The findings of my study relate to the well-established postulation of self- determinism theory that satisfaction of the need for autonomy or a sense of agency (the other two being competence and relatedness) (Ryan & Deci, 2000) is central to youth happiness. Environments where students enjoy agency – freedom of choice and voice – enhances the likelihood of finding an engaging activity and, as discussed earlier, complete engrossment in an activity that optimally utilises their strengths is what youth describe as their state of happiness.

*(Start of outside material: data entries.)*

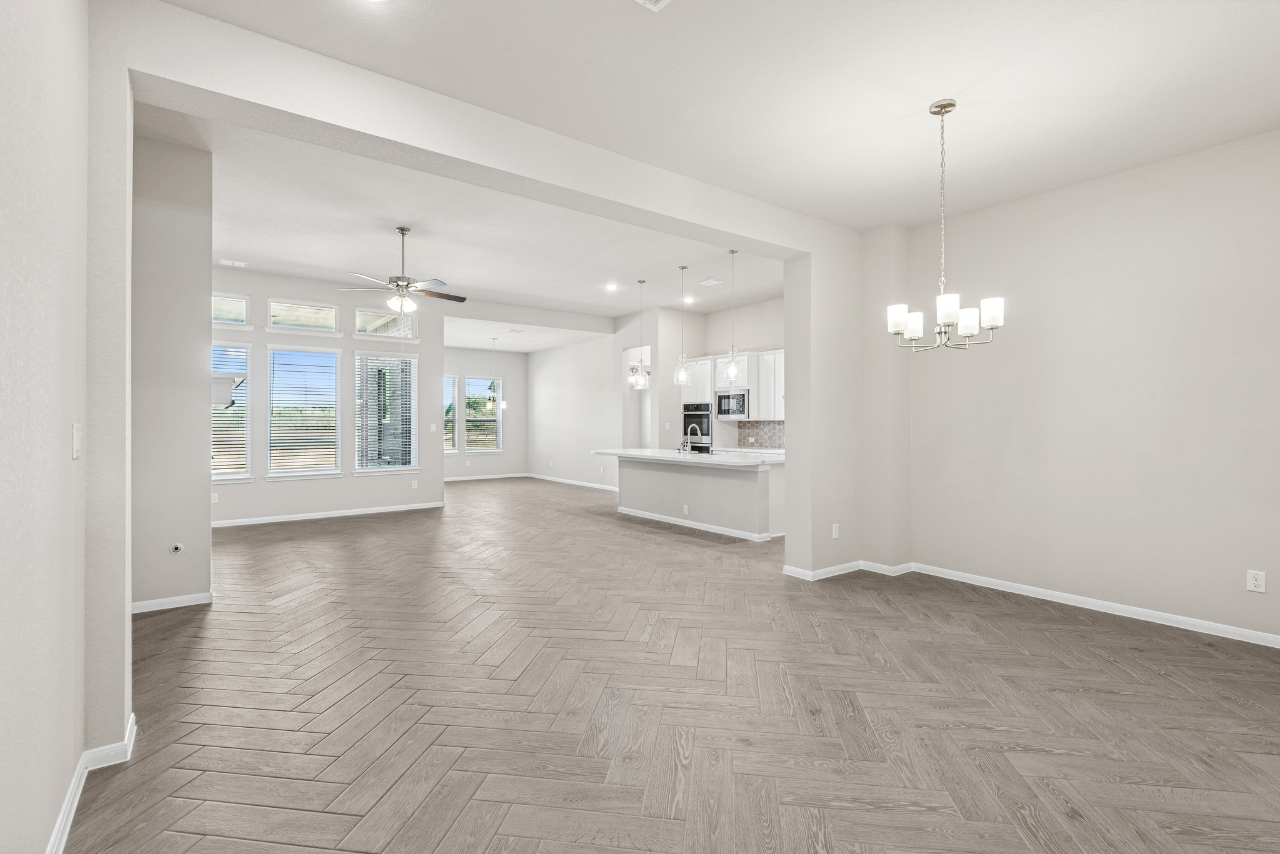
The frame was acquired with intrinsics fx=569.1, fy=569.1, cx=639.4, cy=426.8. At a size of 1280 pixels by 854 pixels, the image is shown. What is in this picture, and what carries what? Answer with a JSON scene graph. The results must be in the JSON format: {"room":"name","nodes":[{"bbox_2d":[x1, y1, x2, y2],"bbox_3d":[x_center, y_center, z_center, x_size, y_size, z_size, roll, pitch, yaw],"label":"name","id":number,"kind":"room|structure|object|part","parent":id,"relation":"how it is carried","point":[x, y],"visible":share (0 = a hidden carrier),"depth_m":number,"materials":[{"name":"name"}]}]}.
{"room":"dining room","nodes":[
{"label":"dining room","id":0,"kind":"room"},
{"bbox_2d":[0,0,98,853],"bbox_3d":[-0.978,-0.272,0.561,0.146,3.107,4.360,0,0,-37],"label":"left wall","id":1,"kind":"structure","parent":0,"point":[4,302],"depth_m":1.55,"materials":[{"name":"grey paint"}]},
{"bbox_2d":[71,422,82,459],"bbox_3d":[-1.856,0.047,1.880,0.014,0.119,0.077,0,0,-37],"label":"light switch","id":2,"kind":"object","parent":1,"relation":"attached to","point":[76,442],"visible":0.97,"depth_m":1.86,"materials":[{"name":"white plastic"}]},
{"bbox_2d":[45,710,136,853],"bbox_3d":[-1.083,1.228,0.885,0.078,0.093,3.881,0,0,-37],"label":"baseboard","id":3,"kind":"structure","parent":1,"relation":"attached to","point":[69,805],"depth_m":1.97,"materials":[{"name":"white paint"}]},
{"bbox_2d":[133,125,213,611],"bbox_3d":[-3.691,-0.416,4.149,0.932,3.403,0.934,0,0,-37],"label":"wall","id":4,"kind":"structure","parent":0,"point":[189,222],"depth_m":3.98,"materials":[{"name":"grey paint"}]},
{"bbox_2d":[130,591,213,613],"bbox_3d":[-3.400,1.227,3.927,0.638,0.079,0.149,0,0,-37],"label":"baseboard","id":5,"kind":"structure","parent":4,"relation":"attached to","point":[184,599],"depth_m":3.96,"materials":[{"name":"white paint"}]},
{"bbox_2d":[169,541,184,554],"bbox_3d":[-3.285,0.863,4.039,0.073,0.086,0.038,0,0,-37],"label":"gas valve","id":6,"kind":"object","parent":4,"relation":"attached to","point":[179,546],"visible":0.98,"depth_m":4.04,"materials":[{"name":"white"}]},
{"bbox_2d":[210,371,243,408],"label":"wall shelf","id":7,"kind":"object","parent":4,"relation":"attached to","point":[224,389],"visible":0.54,"depth_m":4.22,"materials":[{"name":"white"}]},
{"bbox_2d":[213,266,444,524],"bbox_3d":[-4.519,-0.393,7.734,3.523,3.311,0.160,0,0,-37],"label":"window wall","id":8,"kind":"structure","parent":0,"point":[419,349],"depth_m":7.85,"materials":[{"name":"grey paint"}]},
{"bbox_2d":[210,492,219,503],"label":"wall outlet","id":9,"kind":"object","parent":8,"relation":"attached to","point":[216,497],"visible":0.98,"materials":[{"name":"white plastic"}]},
{"bbox_2d":[211,292,249,325],"bbox_3d":[-5.390,-1.485,7.152,0.780,0.398,0.077,0,0,-37],"label":"transom window","id":10,"kind":"structure","parent":8,"relation":"in","point":[216,317],"depth_m":7.27,"materials":[{"name":"glass"}]},
{"bbox_2d":[210,342,252,483],"bbox_3d":[-5.427,-0.176,7.104,0.956,1.842,0.146,0,0,-37],"label":"window","id":11,"kind":"structure","parent":8,"relation":"in","point":[246,477],"depth_m":7.31,"materials":[{"name":"glass"}]},
{"bbox_2d":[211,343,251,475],"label":"window blind","id":12,"kind":"object","parent":11,"relation":"attached to","point":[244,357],"visible":0.5,"depth_m":7.20,"materials":[{"name":"white plastic"}]},
{"bbox_2d":[267,297,338,332],"bbox_3d":[-4.609,-1.510,7.781,0.854,0.389,0.074,0,0,-37],"label":"transom window","id":13,"kind":"structure","parent":8,"relation":"in","point":[316,310],"depth_m":7.78,"materials":[{"name":"glass"}]},
{"bbox_2d":[267,343,341,477],"bbox_3d":[-4.660,-0.211,7.887,0.919,1.845,0.129,0,0,-37],"label":"window","id":14,"kind":"structure","parent":8,"relation":"in","point":[334,399],"depth_m":7.90,"materials":[{"name":"glass"}]},
{"bbox_2d":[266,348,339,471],"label":"window blind","id":15,"kind":"object","parent":14,"relation":"attached to","point":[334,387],"visible":0.96,"depth_m":7.89,"materials":[{"name":"white plastic"}]},
{"bbox_2d":[208,501,447,528],"bbox_3d":[-4.497,1.212,7.657,3.381,0.087,0.016,0,0,-37],"label":"baseboard","id":16,"kind":"structure","parent":8,"relation":"attached to","point":[347,514],"depth_m":7.74,"materials":[{"name":"white paint"}]},
{"bbox_2d":[353,350,419,473],"bbox_3d":[-3.725,-0.211,8.397,0.921,1.867,0.146,0,0,-37],"label":"window","id":17,"kind":"structure","parent":8,"relation":"in","point":[399,469],"depth_m":8.41,"materials":[{"name":"glass"}]},
{"bbox_2d":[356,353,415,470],"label":"window blind","id":18,"kind":"object","parent":17,"relation":"attached to","point":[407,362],"visible":0.93,"depth_m":8.43,"materials":[{"name":"white plastic"}]},
{"bbox_2d":[355,308,418,338],"bbox_3d":[-3.783,-1.520,8.439,0.904,0.417,0.089,0,0,-37],"label":"transom window","id":19,"kind":"structure","parent":8,"relation":"in","point":[367,320],"depth_m":8.43,"materials":[{"name":"glass"}]},
{"bbox_2d":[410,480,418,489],"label":"wall outlet","id":20,"kind":"object","parent":8,"relation":"attached to","point":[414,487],"visible":0.99,"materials":[{"name":"white plastic"}]},
{"bbox_2d":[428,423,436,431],"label":"light switch","id":21,"kind":"object","parent":8,"relation":"attached to","point":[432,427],"visible":0.99,"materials":[{"name":"white plastic"}]},
{"bbox_2d":[177,106,779,342],"bbox_3d":[-1.702,-2.041,7.059,7.913,0.157,6.413,0,0,-37],"label":"living room ceiling","id":22,"kind":"structure","parent":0,"point":[279,265],"depth_m":6.01,"materials":[{"name":"white paint"}]},
{"bbox_2d":[218,258,247,267],"bbox_3d":[-4.831,-1.937,6.745,0.293,0.021,0.193,0,0,-37],"label":"ceiling vent","id":23,"kind":"object","parent":22,"relation":"attached to","point":[229,262],"visible":0.99,"depth_m":6.73,"materials":[{"name":"white metal"}]},
{"bbox_2d":[343,225,465,313],"bbox_3d":[-2.264,-1.543,5.667,1.148,0.837,1.147,0,0,35],"label":"ceiling fan","id":24,"kind":"object","parent":22,"relation":"hanging from","point":[402,230],"visible":0.99,"depth_m":5.58,"materials":[{"name":"metal"}]},
{"bbox_2d":[488,338,506,410],"bbox_3d":[-2.786,-1.028,11.156,0.292,1.362,0.293,0,0,-37],"label":"pendant light","id":25,"kind":"object","parent":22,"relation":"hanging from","point":[504,404],"visible":1,"depth_m":11.14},
{"bbox_2d":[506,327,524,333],"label":"ceiling vent","id":26,"kind":"object","parent":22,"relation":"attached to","point":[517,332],"visible":0.99,"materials":[{"name":"white metal"}]},
{"bbox_2d":[605,282,619,290],"bbox_3d":[-0.389,-1.959,7.967,0.199,0.034,0.200,0,0,-37],"label":"recessed light","id":27,"kind":"object","parent":22,"relation":"in","point":[612,287],"visible":0.98,"depth_m":7.96,"materials":[{"name":"white"}]},
{"bbox_2d":[627,278,651,389],"bbox_3d":[-0.010,-1.240,7.495,0.237,1.428,0.239,0,0,-37],"label":"pendant light","id":28,"kind":"object","parent":22,"relation":"hanging from","point":[640,382],"visible":1,"depth_m":7.47,"materials":[{"name":"silver"}]},
{"bbox_2d":[671,265,692,385],"bbox_3d":[0.509,-1.232,6.872,0.218,1.437,0.220,0,0,-37],"label":"pendant light","id":29,"kind":"object","parent":22,"relation":"hanging from","point":[685,382],"visible":1,"depth_m":6.84,"materials":[{"name":"clear glass"}]},
{"bbox_2d":[682,295,696,303],"bbox_3d":[0.745,-1.956,8.767,0.199,0.034,0.199,0,0,-37],"label":"recessed light","id":30,"kind":"object","parent":22,"relation":"in","point":[690,300],"visible":0.97,"depth_m":8.75,"materials":[{"name":"white"}]},
{"bbox_2d":[698,276,723,286],"bbox_3d":[0.943,-1.923,7.551,0.286,0.017,0.301,0,0,-37],"label":"ceiling vent","id":31,"kind":"object","parent":22,"relation":"attached to","point":[710,282],"visible":0.99,"depth_m":7.52,"materials":[{"name":"white metal"}]},
{"bbox_2d":[721,248,743,383],"bbox_3d":[1.035,-1.225,6.326,0.212,1.490,0.214,0,0,-37],"label":"pendant light","id":32,"kind":"object","parent":22,"relation":"hanging from","point":[732,369],"visible":1,"depth_m":6.31,"materials":[{"name":"clear glass"}]},
{"bbox_2d":[94,3,872,750],"bbox_3d":[0.058,-0.361,3.699,5.676,3.327,0.209,0,0,-37],"label":"partition wall","id":33,"kind":"structure","parent":0,"point":[146,70],"depth_m":2.66,"materials":[{"name":"grey paint"}]},
{"bbox_2d":[831,523,840,538],"bbox_3d":[1.671,0.890,4.854,0.077,0.122,0.015,0,0,-37],"label":"wall outlet","id":34,"kind":"object","parent":33,"relation":"attached to","point":[835,534],"visible":0.99,"depth_m":4.85,"materials":[{"name":"white plastic"}]},
{"bbox_2d":[779,560,914,580],"bbox_3d":[1.839,1.226,4.981,1.217,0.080,0.348,0,0,-37],"label":"baseboard","id":35,"kind":"structure","parent":33,"relation":"attached to","point":[840,569],"depth_m":4.82,"materials":[{"name":"white paint"}]},
{"bbox_2d":[441,346,526,480],"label":"far wall","id":36,"kind":"structure","parent":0,"point":[452,459],"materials":[{"name":"grey paint"}]},
{"bbox_2d":[442,375,460,453],"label":"window","id":37,"kind":"structure","parent":36,"relation":"in","point":[452,447],"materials":[{"name":"glass"}]},
{"bbox_2d":[462,377,500,454],"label":"window","id":38,"kind":"structure","parent":36,"relation":"in","point":[472,382],"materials":[{"name":"glass"}]},
{"bbox_2d":[441,472,529,481],"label":"baseboard","id":39,"kind":"structure","parent":36,"relation":"attached to","point":[457,479],"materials":[{"name":"white paint"}]},
{"bbox_2d":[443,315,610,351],"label":"dining ceiling","id":40,"kind":"structure","parent":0,"point":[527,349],"depth_m":11.28,"materials":[{"name":"white paint"}]},
{"bbox_2d":[525,321,629,488],"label":"far right wall","id":41,"kind":"structure","parent":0,"point":[552,357],"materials":[{"name":"white paint"}]},
{"bbox_2d":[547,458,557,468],"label":"wall outlet","id":42,"kind":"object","parent":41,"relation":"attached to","point":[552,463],"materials":[{"name":"white plastic"}]},
{"bbox_2d":[525,472,619,491],"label":"baseboard","id":43,"kind":"structure","parent":41,"relation":"attached to","point":[569,482],"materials":[{"name":"white paint"}]},
{"bbox_2d":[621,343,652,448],"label":"doorway","id":44,"kind":"object","parent":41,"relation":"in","point":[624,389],"visible":0.43,"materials":[{"name":"white paint"}]},
{"bbox_2d":[75,476,1279,853],"bbox_3d":[-0.628,1.324,6.677,8.859,0.107,13.789,0,0,-37],"label":"floor","id":45,"kind":"structure","parent":0,"point":[1043,626],"depth_m":2.59,"materials":[{"name":"brown wood"}]},
{"bbox_2d":[610,455,783,540],"bbox_3d":[0.602,0.802,7.600,1.032,0.917,3.188,0,0,-37],"label":"kitchen island","id":46,"kind":"object","parent":45,"relation":"on","point":[645,474],"visible":0.77,"depth_m":6.90,"materials":[{"name":"grey paint"}]},
{"bbox_2d":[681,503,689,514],"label":"wall socket","id":47,"kind":"object","parent":46,"relation":"attached to","point":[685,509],"visible":0.98,"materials":[{"name":"white plastic"}]},
{"bbox_2d":[592,446,787,466],"bbox_3d":[0.707,0.376,7.475,1.162,0.046,3.094,0,0,-37],"label":"countertop","id":48,"kind":"structure","parent":46,"relation":"on","point":[634,452],"depth_m":6.92,"materials":[{"name":"white stone"}]},
{"bbox_2d":[678,423,694,453],"bbox_3d":[0.618,0.149,7.473,0.233,0.376,0.112,0,0,-37],"label":"faucet","id":49,"kind":"object","parent":48,"relation":"on","point":[682,449],"visible":1,"depth_m":7.42,"materials":[{"name":"silver metal"}]},
{"bbox_2d":[615,505,772,540],"bbox_3d":[0.655,1.214,7.428,0.406,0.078,3.154,0,0,-37],"label":"baseboard","id":50,"kind":"structure","parent":46,"relation":"attached to","point":[632,514],"depth_m":7.05,"materials":[{"name":"white paint"}]},
{"bbox_2d":[154,0,1279,228],"bbox_3d":[1.107,-1.786,2.065,6.072,0.134,4.664,0,0,-37],"label":"ceiling","id":51,"kind":"structure","parent":0,"point":[937,83],"depth_m":2.87,"materials":[{"name":"white paint"}]},
{"bbox_2d":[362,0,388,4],"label":"recessed light","id":52,"kind":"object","parent":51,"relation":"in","point":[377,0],"visible":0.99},
{"bbox_2d":[635,0,671,11],"bbox_3d":[0.043,-1.730,2.157,0.316,0.015,0.287,0,0,-37],"label":"ceiling vent","id":53,"kind":"object","parent":51,"relation":"attached to","point":[662,0],"visible":0.98,"depth_m":2.32,"materials":[{"name":"white metal"}]},
{"bbox_2d":[886,98,1003,352],"bbox_3d":[1.653,-1.085,3.120,0.556,1.335,0.564,0,0,-37],"label":"chandelier","id":54,"kind":"object","parent":51,"relation":"hanging from","point":[945,108],"visible":1,"depth_m":3.07,"materials":[{"name":"silver metal"}]},
{"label":"shade","id":55,"kind":"part","parent":54,"relation":"part of","materials":[{"name":"white glass"}]},
{"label":"shade","id":56,"kind":"part","parent":54,"relation":"part of","materials":[{"name":"white glass"}]},
{"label":"shade","id":57,"kind":"part","parent":54,"relation":"part of","materials":[{"name":"white glass"}]},
{"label":"shade","id":58,"kind":"part","parent":54,"relation":"part of","materials":[{"name":"white glass"}]},
{"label":"shade","id":59,"kind":"part","parent":54,"relation":"part of","materials":[{"name":"white glass"}]},
{"bbox_2d":[665,294,785,451],"bbox_3d":[2.177,-0.452,8.904,0.165,3.307,4.114,0,0,-37],"label":"kitchen wall","id":60,"kind":"structure","parent":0,"point":[750,335],"depth_m":9.54,"materials":[{"name":"grey paint"}]},
{"bbox_2d":[681,401,710,452],"bbox_3d":[1.088,0.175,9.582,0.629,1.088,0.725,0,0,-37],"label":"wall oven","id":61,"kind":"object","parent":60,"relation":"in","point":[695,447],"visible":0.51,"depth_m":9.35,"materials":[{"name":"metal"}]},
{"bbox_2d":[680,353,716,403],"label":"upper cabinet","id":62,"kind":"object","parent":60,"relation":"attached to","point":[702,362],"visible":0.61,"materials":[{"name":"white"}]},
{"bbox_2d":[680,349,782,421],"bbox_3d":[1.788,-0.617,8.759,0.535,1.010,2.293,0,0,-37],"label":"upper cabinet","id":63,"kind":"object","parent":60,"relation":"attached to","point":[752,384],"visible":0.49,"depth_m":8.61,"materials":[{"name":"white paint"}]},
{"bbox_2d":[715,388,748,418],"bbox_3d":[1.520,-0.348,8.832,0.443,0.427,0.667,0,0,-37],"label":"microwave","id":64,"kind":"object","parent":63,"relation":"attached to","point":[737,399],"visible":0.87,"depth_m":8.70,"materials":[{"name":"silver metal"}]},
{"bbox_2d":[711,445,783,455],"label":"kitchen counter","id":65,"kind":"object","parent":60,"relation":"attached to","point":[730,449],"visible":0.28,"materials":[{"name":"white stone"}]},
{"bbox_2d":[733,419,784,450],"bbox_3d":[2.037,0.135,8.905,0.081,0.469,0.861,0,0,-37],"label":"tile backsplash","id":66,"kind":"structure","parent":60,"relation":"attached to","point":[752,427],"depth_m":9.05,"materials":[{"name":"tile"}]},
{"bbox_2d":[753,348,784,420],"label":"upper cabinet","id":67,"kind":"object","parent":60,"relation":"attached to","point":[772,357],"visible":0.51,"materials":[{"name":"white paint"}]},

Aside from the much-needed curricular diversification to provide wider choices, the pedagogical approaches and school administration need democratisation to realise the goal of educating for happiness.The education system’s continuing efforts in making learning processes student-centered need renewed emphasis with deeper understanding of how autonomy and freedom relate to youth well-being. It is imperative that educators and administrators alike understand the links between student agency, school engagement, and the happiness agenda to appreciate the value of student- centered approaches. Indeed the benefits of supportive school environment extend beyond happiness to higher engagement and learning outcomes (Christopher & Ryan, 2009).

For a traditionally hierarchical culture, the notions of youth agency can be discomforting as it disrupts the status quo of those in positions of authority as knowledgeable and wise beings. One could argue that if happiness      is realisation of one’s potentials, then individuals are the best judges of their interests; the schools (and teachers) need only create environments conducive for youth exploration and discovery of their latent talents and strengths within reasonable and safe boundaries. The centrality of the freedom to voice and choice reiterates the supposition that pedagogic approaches that values learner experience, engagement, and autonomy is conducive to youth happiness in school. Critical pedagogy, an emerging pedagogical approach (Aliakbar & Faraji, 2011; Diaz-Greenberg & Nevin, 2004), becomes relevant to the discussion here. Critical pedagogy invites learners to reject uncritical acceptance of knowledge or ways of life as a given, and to critically reflect on it and exercise one’s voice to engage in critical dialogue (Diaz-Greenberg & Nevin, 2004). Such a pedagogical approach removes teachers from the position of subject experts and elevates learners to co-creators of knowledge (Aliakbar & Faraji, 2011). It is likely, given the importance of agency to youth happiness, that adoption of such a pedagogical approach, that solicits and values youth voice, may be conducive to the educating for happiness agenda.


The bottom-up approach to understanding youth’s conceptions of happiness is very revealing for Bhutan’s education system. Youth’s notion of happiness transcends the four pillars and domains of Gross National Happiness. A state of happiness for youth include a feeling of flow wherein they zoom into a mental environment created by engagement with an activity that they enjoy performing and have the potential for. In relation to this description of the state of happiness, realisation of potentials and the freedom to exercise voice and choice are social environments that promote youth happiness.

If Bhutan is serious about educating future citizens to enjoy better chances at happiness, curricular and pedagogical reformations that require strong political will and a longer term vision that extends beyond five-year term of political governments are imperative. There is a need to relook at the school curriculum and pedagogy to assess their coherence with the broad educational goals for happiness. Happiness cannot  be  taught  directly, but the school culture (curricula, pedagogy and the administrative policy and rules) needs to be infused with values (freedom of voice and choice, autonomy) that promote youth happiness, and the purpose of education ought to transcend academic excellence alone to help youth realise what they are capable of.